* EXERCISE DIRECTIONS
Copy every line from the material below that holds "practices".
==================================================
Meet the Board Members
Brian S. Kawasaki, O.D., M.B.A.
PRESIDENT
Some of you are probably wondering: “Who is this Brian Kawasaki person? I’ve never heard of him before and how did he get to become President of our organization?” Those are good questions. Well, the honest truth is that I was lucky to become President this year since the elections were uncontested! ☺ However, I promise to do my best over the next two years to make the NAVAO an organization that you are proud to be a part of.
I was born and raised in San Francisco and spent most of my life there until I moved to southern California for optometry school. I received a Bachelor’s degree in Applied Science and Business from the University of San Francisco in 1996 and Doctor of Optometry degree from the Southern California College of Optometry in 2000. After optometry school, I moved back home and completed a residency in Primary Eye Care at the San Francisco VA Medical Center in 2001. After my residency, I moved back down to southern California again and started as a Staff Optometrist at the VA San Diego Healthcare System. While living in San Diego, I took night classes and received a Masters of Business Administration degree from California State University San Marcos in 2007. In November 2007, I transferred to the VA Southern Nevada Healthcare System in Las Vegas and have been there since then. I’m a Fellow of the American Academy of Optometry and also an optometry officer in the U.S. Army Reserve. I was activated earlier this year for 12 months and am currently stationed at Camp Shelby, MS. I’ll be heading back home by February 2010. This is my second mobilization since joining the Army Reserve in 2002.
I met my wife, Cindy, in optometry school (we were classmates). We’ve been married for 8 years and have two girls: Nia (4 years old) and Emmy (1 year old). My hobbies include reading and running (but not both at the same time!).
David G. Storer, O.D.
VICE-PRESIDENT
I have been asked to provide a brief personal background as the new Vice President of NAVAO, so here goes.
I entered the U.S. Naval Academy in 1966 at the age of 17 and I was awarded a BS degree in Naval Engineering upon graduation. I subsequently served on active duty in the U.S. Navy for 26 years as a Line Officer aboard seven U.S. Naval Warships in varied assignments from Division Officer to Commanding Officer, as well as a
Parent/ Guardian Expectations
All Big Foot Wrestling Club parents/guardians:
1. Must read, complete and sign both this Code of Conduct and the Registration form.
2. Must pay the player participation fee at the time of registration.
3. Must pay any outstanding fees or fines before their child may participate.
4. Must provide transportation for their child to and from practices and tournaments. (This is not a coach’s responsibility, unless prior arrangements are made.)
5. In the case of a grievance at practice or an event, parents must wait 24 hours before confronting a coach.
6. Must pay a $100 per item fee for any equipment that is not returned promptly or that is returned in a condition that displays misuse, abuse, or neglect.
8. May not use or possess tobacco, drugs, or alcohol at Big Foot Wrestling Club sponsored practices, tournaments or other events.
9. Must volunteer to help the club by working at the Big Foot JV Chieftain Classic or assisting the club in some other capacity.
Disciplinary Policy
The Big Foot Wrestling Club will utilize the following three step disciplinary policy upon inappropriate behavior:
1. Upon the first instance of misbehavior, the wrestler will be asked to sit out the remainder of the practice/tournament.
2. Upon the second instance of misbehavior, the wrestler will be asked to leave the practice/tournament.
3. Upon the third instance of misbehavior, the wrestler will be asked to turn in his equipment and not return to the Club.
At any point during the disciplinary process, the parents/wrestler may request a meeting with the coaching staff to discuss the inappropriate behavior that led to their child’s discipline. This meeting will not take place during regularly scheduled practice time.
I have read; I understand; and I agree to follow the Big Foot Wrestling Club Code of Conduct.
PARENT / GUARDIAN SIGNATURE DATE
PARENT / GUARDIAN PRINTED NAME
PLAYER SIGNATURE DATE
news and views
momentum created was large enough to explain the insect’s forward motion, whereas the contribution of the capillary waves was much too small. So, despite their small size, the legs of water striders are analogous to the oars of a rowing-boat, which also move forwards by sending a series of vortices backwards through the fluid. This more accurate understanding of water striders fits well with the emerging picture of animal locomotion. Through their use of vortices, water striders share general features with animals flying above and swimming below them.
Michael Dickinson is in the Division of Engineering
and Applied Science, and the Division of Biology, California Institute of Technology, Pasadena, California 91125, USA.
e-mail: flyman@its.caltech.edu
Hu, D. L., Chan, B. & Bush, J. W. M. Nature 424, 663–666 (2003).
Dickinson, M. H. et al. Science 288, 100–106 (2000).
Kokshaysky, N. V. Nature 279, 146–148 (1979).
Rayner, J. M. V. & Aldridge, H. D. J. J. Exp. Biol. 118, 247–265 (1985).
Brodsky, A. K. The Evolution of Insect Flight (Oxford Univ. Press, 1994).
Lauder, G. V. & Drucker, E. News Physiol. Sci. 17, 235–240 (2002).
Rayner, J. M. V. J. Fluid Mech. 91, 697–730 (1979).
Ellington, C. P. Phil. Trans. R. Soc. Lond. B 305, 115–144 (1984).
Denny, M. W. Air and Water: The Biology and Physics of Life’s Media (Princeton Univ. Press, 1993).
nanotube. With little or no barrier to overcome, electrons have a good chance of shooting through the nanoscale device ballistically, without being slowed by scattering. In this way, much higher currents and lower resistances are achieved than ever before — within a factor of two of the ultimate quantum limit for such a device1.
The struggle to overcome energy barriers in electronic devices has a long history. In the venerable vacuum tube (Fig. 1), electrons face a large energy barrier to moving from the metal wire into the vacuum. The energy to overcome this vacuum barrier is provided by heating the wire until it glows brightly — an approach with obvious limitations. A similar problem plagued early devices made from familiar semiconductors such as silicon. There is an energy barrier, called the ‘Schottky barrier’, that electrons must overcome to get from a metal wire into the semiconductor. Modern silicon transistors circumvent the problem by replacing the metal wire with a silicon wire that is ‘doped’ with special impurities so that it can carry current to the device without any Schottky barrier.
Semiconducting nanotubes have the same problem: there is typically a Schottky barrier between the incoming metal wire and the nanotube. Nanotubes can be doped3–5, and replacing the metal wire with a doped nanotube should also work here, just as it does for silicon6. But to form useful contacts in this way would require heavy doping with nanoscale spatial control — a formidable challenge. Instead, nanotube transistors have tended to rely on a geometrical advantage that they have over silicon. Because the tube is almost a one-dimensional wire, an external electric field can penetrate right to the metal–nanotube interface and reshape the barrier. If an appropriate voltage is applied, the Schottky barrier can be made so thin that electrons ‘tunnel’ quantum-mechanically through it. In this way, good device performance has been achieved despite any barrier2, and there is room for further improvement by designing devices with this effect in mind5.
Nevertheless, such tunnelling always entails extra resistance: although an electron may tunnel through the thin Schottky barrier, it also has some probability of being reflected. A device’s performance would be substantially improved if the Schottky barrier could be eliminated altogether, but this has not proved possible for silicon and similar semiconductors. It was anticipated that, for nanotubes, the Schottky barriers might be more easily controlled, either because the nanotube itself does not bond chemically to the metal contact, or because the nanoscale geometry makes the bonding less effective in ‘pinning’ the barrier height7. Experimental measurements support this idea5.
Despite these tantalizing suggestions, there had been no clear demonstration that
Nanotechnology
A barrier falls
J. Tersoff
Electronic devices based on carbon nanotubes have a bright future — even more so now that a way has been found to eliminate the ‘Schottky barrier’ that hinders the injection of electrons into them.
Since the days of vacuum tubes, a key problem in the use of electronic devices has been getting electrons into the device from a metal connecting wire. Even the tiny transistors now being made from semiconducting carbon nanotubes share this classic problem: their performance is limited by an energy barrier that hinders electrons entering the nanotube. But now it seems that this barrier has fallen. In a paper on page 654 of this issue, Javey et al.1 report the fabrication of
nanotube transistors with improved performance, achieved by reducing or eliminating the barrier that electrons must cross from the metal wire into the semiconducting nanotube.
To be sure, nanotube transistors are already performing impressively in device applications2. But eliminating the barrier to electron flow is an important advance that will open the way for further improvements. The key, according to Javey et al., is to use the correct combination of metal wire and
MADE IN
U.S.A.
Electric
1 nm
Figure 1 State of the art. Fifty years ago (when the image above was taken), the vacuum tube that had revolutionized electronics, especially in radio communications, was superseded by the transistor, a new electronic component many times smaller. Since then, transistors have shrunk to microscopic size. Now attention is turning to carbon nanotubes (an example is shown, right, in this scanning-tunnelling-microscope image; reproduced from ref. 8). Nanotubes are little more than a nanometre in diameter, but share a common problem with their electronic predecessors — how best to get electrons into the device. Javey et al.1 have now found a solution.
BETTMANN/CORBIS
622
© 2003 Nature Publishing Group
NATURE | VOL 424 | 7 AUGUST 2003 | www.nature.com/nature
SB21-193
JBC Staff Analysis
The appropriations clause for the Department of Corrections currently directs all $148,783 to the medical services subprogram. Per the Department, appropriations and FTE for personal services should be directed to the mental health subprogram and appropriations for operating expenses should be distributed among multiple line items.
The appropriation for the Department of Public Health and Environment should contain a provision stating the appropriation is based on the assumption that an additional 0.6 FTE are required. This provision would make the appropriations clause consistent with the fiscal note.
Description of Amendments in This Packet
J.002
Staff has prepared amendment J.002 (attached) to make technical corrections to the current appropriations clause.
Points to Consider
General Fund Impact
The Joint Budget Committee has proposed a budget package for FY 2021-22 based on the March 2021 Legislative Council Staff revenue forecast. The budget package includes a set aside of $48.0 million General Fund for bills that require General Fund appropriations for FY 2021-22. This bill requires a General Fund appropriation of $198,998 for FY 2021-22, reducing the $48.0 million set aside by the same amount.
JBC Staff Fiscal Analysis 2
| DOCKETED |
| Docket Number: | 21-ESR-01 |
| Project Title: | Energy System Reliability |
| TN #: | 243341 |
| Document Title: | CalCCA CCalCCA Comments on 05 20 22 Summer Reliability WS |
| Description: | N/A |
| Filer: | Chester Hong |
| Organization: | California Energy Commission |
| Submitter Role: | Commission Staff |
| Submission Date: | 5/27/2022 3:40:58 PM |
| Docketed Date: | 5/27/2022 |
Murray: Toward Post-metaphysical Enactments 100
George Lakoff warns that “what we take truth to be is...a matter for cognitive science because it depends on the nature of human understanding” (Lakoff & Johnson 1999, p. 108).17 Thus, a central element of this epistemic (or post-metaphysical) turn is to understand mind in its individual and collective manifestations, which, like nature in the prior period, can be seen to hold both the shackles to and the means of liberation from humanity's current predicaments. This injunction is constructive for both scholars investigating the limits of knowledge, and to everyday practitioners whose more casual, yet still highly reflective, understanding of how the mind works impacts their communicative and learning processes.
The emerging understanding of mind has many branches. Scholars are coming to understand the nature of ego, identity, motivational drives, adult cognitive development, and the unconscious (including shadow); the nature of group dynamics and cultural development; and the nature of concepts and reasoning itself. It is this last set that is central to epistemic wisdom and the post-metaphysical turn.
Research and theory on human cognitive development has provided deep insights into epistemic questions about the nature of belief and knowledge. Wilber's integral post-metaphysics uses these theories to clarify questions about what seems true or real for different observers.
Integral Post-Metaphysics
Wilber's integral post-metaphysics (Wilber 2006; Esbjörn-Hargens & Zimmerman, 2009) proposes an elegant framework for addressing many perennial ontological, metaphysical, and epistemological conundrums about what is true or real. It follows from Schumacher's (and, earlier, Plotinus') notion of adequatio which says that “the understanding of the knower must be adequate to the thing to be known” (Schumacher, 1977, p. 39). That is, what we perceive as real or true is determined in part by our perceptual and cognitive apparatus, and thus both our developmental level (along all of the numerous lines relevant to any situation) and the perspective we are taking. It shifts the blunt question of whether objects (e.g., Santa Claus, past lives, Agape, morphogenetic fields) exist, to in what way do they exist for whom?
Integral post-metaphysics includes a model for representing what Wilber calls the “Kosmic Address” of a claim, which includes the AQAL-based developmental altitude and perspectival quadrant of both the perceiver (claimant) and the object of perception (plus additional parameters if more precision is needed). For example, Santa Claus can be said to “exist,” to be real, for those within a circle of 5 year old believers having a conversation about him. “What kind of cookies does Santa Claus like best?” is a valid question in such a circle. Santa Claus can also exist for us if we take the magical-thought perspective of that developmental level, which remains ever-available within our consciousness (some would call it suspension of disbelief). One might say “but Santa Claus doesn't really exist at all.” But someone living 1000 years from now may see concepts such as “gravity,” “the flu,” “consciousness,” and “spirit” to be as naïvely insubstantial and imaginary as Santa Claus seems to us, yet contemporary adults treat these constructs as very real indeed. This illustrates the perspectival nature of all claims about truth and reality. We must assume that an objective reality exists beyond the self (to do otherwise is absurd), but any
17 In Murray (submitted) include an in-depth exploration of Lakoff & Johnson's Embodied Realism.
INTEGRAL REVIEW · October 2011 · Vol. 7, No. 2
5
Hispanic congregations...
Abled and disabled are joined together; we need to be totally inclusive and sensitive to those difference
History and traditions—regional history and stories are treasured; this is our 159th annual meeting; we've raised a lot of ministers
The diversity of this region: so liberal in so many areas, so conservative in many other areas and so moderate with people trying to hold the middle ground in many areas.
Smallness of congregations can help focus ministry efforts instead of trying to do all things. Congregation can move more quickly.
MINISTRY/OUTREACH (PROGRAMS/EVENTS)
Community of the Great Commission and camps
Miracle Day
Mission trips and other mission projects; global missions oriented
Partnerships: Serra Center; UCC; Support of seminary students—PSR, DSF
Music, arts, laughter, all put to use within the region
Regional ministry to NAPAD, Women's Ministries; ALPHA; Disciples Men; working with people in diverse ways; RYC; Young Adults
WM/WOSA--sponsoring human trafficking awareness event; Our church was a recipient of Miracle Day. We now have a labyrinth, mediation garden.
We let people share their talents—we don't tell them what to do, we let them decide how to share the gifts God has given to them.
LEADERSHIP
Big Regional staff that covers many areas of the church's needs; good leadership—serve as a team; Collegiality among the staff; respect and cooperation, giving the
==================================================
* FINISHED EXERCISE
4. Must provide transportation for their child to and from practices and tournaments. (This is not a coach’s responsibility, unless prior arrangements are made.)
8. May not use or possess tobacco, drugs, or alcohol at Big Foot Wrestling Club sponsored practices, tournaments or other events.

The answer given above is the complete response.